Effectiveness Of Multifocal Intraocular Lenses (Iols) Designed To Correct Presbyopia After Cataract Surgery Compared To Monofocal Iols - An Overview Of Reviews
Published 2024 - 42nd Congress of the ESCRS
Reference: FP09.08 | Type: Free paper | DOI: 10.82333/83gg-qj79
Authors: Qëndresë Daka* 1 , Christin Henein 2 , Clarissa E.H. Fang 3 , Desta Bokre 2 , Rona Mustafa 1 , Ergon Çoçaj 1 , Colin Willoughby 4 , Mayank Nanavaty 5 , Augusto Azuara-Blanco 6
1University of Prishtina,Prishtina,Kosovo, 2Institute of Ophthalmology ,UCL,London,United Kingdom, 3Manchester Royal Eye Hospital,Manchester,United Kingdom, 4Ulster University,Londonderry,United Kingdom, 5Sussex Eye Hospital,Brighton,United Kingdom, 6Queen's University,Belfast,United Kingdom
Purpose
Cataract surgery is the most commonly performed eye surgery. In the developed world, the procedure has a refractive aspect aiming for avoidance of spectacle dependence, while ophthalmic surgeons are overwhelmed by the influx of the different intraocular lens (IOL) types designed to correct presbyopia. There are many published randomised controlled trials (RCTs) on the outcomes of the IOL types designed to correct presbyopia, still the evidence is difficult to interpret due to conflicting results between studies.
Setting
In this ESCRS funded systematic review project we performed an overview of systematic reviews of RCTs and non-RCTS comparative that followed the PRIOR and PRISMA reporting guidelines as well as Cochrane Handbook for Systematic Reviews. We summarize data on the performance of IOLs to correct presbyopia that underwent bilateral cataract surgery.
Methods
Ovid MEDLINE, Ovid EMBASE, Cochrane Central Register of Controlled Trials (CENTRAL), Web of Science, Scopus were searched for the reviews published in the last 10 years that assessed IOL types according to the PICO parameters described below: (P)Adults ≥ 40 years of age who underwent bilateral phacoemulsification with IOL implantation, (I, C) different IOLs, (O) uncorrected distance, intermediate and near visual acuity, and spectacle independence (SI). Evaluation of the systematic review methodology was done using AMSTAR-2 tool. Data were extracted, complied into tables, and synthesized.
Results
Seven systematic reviews, published between 2014-2023, were included. None scored with “Yes” in all AMSTAR-2 tool 16 items. Trifocal diffractive, EDOF, accommodative and bifocals were better than monofocal IOL for UNVA. Trifocal diffractive showed the largest difference to monofocal IOLs MD –0.32 [95% CI: –0.46 to –0.19]. EDOF was better than monofocal for UIVA –0.17 [ –0.33 to –0.01]. Comparison between multifocal (refractive and diffractive IOL) and monofocal IOLs revealed UDVA - 0.0 [ − 0.02 to 0.02], UNVA - 0.26 [− 0.37 to -0.15], and SI RR: 0.27 [95% CI: 0.20 to 0.38]. When trifocals were compared to bifocal IOLs UDVA MD: 0.00 [95% CI −0.04 to 0.04]), UIVA -0.16 [ −0.22 to -0.10] and UNVA MD: 0,01 [−0.04 to 0.06] at one year.
Conclusions
No statistical difference between lenses for UDVA but monofocal ranked the highest for UDVA. However, some evidence indicated that EDOF and mIOL demonstrated superior outcomes for UIVA and UNVA relative to monofocal lenses.

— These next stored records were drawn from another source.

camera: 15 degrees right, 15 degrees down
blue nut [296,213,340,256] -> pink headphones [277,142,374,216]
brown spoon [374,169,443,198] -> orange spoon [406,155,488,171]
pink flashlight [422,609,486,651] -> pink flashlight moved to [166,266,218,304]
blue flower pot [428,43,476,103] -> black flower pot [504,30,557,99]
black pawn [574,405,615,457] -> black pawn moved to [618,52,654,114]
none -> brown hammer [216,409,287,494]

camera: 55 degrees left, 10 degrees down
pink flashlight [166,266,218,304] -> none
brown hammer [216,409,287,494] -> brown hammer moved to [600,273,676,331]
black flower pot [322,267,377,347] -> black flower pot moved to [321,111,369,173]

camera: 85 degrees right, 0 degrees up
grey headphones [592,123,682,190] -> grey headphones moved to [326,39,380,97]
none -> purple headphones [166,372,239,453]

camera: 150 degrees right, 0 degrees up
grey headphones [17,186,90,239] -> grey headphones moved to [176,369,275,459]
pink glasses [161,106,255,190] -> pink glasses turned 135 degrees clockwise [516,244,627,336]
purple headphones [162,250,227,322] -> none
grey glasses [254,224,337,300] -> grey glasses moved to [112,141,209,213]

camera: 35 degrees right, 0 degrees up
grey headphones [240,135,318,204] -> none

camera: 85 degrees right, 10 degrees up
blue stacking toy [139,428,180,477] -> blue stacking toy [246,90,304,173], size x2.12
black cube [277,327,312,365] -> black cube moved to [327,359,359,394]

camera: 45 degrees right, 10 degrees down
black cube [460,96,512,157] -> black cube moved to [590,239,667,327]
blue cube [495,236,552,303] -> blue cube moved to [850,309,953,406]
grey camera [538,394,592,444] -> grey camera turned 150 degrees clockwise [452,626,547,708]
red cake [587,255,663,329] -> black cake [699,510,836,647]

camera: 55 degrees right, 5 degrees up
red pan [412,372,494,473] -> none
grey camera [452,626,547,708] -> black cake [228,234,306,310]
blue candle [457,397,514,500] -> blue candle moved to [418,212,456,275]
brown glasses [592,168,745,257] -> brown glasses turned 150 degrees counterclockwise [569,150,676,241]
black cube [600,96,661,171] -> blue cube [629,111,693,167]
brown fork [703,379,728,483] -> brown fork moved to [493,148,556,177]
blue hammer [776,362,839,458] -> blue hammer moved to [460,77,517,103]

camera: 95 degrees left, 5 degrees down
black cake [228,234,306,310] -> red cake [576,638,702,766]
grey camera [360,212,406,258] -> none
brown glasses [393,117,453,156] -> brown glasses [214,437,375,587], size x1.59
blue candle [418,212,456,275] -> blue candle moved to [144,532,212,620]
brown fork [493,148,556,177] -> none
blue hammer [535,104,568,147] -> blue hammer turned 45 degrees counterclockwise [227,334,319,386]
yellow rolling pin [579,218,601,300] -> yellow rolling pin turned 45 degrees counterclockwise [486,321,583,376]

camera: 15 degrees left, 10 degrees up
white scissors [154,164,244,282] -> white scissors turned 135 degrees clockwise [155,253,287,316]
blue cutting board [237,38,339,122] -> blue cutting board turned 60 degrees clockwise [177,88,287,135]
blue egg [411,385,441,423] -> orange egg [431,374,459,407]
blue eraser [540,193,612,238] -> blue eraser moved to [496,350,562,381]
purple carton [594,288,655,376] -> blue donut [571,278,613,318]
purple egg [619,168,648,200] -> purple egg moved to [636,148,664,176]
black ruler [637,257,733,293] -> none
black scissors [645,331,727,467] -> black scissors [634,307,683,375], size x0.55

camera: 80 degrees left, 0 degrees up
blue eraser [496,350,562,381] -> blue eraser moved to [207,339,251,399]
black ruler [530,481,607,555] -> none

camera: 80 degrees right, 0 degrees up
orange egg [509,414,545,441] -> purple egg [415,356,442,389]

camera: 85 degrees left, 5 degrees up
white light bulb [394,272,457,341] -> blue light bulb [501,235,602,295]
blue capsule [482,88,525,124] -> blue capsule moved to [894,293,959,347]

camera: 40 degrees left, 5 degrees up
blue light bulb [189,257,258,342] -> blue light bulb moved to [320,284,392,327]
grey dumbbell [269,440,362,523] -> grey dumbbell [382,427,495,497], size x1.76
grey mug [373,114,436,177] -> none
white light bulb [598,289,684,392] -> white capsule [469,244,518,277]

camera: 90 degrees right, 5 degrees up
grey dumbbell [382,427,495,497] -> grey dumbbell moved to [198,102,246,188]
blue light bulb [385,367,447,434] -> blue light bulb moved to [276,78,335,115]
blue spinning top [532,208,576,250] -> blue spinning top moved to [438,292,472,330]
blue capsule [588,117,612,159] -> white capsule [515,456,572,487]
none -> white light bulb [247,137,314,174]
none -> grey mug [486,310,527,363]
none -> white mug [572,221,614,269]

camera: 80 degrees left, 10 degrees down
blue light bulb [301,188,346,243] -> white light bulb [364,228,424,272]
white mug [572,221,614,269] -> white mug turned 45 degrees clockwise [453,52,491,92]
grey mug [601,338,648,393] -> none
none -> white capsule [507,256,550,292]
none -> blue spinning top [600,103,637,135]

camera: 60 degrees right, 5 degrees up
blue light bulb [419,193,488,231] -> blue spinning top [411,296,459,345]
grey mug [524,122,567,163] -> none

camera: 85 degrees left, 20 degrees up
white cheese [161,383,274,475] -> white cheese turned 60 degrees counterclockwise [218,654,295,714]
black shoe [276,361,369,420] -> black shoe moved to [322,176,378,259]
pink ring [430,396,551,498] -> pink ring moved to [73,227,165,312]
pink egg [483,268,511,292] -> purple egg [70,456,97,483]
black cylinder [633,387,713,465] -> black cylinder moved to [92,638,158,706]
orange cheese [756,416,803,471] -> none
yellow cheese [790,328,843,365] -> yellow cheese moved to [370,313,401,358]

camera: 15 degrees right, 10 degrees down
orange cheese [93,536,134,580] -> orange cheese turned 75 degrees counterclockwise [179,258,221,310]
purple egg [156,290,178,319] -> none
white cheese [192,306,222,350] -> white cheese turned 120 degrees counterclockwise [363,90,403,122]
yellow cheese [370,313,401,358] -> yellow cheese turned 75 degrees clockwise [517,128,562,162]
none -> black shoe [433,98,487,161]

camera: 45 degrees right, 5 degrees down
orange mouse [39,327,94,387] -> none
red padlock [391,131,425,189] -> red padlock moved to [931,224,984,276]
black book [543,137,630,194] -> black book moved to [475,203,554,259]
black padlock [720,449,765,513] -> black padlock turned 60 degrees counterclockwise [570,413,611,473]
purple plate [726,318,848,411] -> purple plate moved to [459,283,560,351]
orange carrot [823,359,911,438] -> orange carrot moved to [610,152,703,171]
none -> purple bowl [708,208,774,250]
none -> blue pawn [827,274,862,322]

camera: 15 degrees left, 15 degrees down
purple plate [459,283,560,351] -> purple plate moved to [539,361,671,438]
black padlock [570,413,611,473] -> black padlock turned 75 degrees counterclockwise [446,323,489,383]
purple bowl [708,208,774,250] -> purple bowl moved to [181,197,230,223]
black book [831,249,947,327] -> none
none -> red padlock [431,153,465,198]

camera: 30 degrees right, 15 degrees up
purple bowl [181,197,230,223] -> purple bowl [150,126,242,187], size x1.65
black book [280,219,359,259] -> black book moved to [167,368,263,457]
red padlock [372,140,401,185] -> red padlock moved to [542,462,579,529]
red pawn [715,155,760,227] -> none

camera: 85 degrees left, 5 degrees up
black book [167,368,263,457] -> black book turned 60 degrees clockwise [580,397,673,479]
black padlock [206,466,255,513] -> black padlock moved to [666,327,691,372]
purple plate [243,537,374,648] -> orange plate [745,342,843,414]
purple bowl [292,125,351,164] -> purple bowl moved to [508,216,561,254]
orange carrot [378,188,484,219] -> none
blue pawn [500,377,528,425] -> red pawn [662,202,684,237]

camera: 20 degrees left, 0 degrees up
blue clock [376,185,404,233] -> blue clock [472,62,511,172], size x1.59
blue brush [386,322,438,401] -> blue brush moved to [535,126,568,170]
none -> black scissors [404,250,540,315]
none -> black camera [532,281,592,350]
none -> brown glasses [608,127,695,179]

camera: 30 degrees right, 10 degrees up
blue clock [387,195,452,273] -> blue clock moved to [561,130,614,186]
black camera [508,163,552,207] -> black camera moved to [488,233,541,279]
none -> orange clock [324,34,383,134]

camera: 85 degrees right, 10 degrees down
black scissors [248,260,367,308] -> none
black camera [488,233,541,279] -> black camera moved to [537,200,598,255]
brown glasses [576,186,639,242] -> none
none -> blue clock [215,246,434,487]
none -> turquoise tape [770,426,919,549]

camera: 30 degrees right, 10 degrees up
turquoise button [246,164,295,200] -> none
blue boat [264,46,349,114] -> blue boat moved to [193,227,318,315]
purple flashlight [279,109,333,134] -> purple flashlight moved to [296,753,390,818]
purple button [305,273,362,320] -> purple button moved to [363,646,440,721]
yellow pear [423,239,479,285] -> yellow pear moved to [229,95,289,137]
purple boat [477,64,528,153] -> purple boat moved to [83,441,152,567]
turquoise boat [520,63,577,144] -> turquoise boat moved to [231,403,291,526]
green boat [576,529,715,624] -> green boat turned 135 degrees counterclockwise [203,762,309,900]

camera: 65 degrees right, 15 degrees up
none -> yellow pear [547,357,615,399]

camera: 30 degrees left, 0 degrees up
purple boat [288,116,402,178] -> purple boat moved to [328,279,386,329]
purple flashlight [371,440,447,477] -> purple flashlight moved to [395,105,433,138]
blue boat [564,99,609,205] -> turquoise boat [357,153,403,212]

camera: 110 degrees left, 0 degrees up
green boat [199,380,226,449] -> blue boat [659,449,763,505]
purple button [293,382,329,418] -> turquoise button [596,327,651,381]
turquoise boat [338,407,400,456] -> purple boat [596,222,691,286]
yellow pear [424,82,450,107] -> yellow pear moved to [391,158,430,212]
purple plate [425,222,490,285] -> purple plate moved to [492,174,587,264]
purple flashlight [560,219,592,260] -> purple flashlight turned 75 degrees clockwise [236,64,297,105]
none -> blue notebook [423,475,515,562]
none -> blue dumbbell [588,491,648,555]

EDOF lenses ranked highest for UIVA and trifocal diffractive ranked highest for UNVA. Trifocal diffractive was better than bifocal for UIVA. Additionally, spectacle independence was more frequently achieved with multifocal and EDOF lenses than with monofocal options. Therefore, individual patient factors and their unique preferences should be carefully evaluated to inform the selection of an appropriate IOL for the correction of presbyopia.